## INSTRUCTION
Write out every line of the items below without any change, starting at the line that contains "-0.5 to -0.4: 0" and ending at the line that contains "List the series", with both of those lines included.

## EXTRACTED MATERIAL
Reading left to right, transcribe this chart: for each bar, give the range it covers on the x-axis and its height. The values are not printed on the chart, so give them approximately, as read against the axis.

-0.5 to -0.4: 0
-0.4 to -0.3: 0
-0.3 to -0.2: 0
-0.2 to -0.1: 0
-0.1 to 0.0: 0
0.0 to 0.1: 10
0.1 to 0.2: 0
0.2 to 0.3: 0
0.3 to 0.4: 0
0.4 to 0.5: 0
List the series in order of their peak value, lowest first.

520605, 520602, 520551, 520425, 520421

...

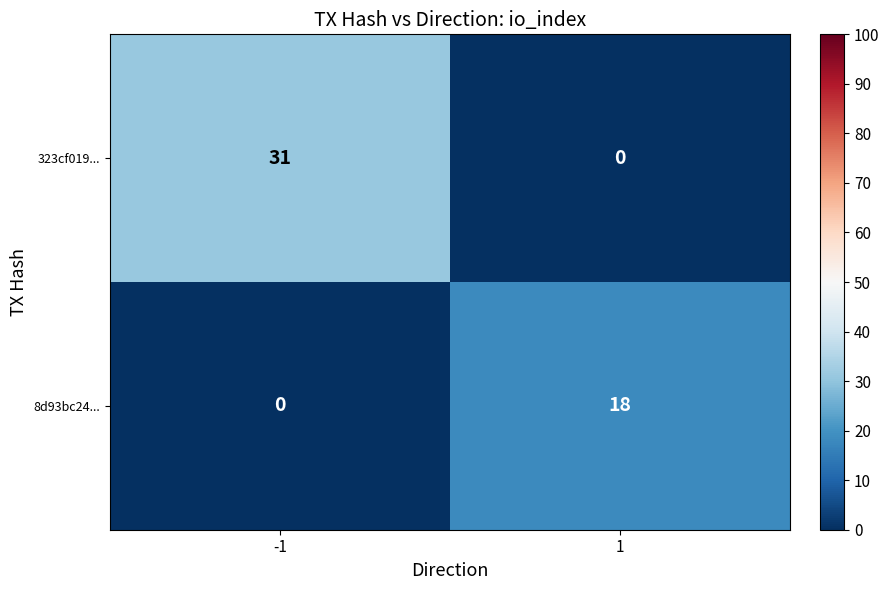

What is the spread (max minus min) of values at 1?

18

## RESULT OF THE EXERCISE
-0.5 to -0.4: 0
-0.4 to -0.3: 0
-0.3 to -0.2: 0
-0.2 to -0.1: 0
-0.1 to 0.0: 0
0.0 to 0.1: 10
0.1 to 0.2: 0
0.2 to 0.3: 0
0.3 to 0.4: 0
0.4 to 0.5: 0
List the series in order of their peak value, lowest first.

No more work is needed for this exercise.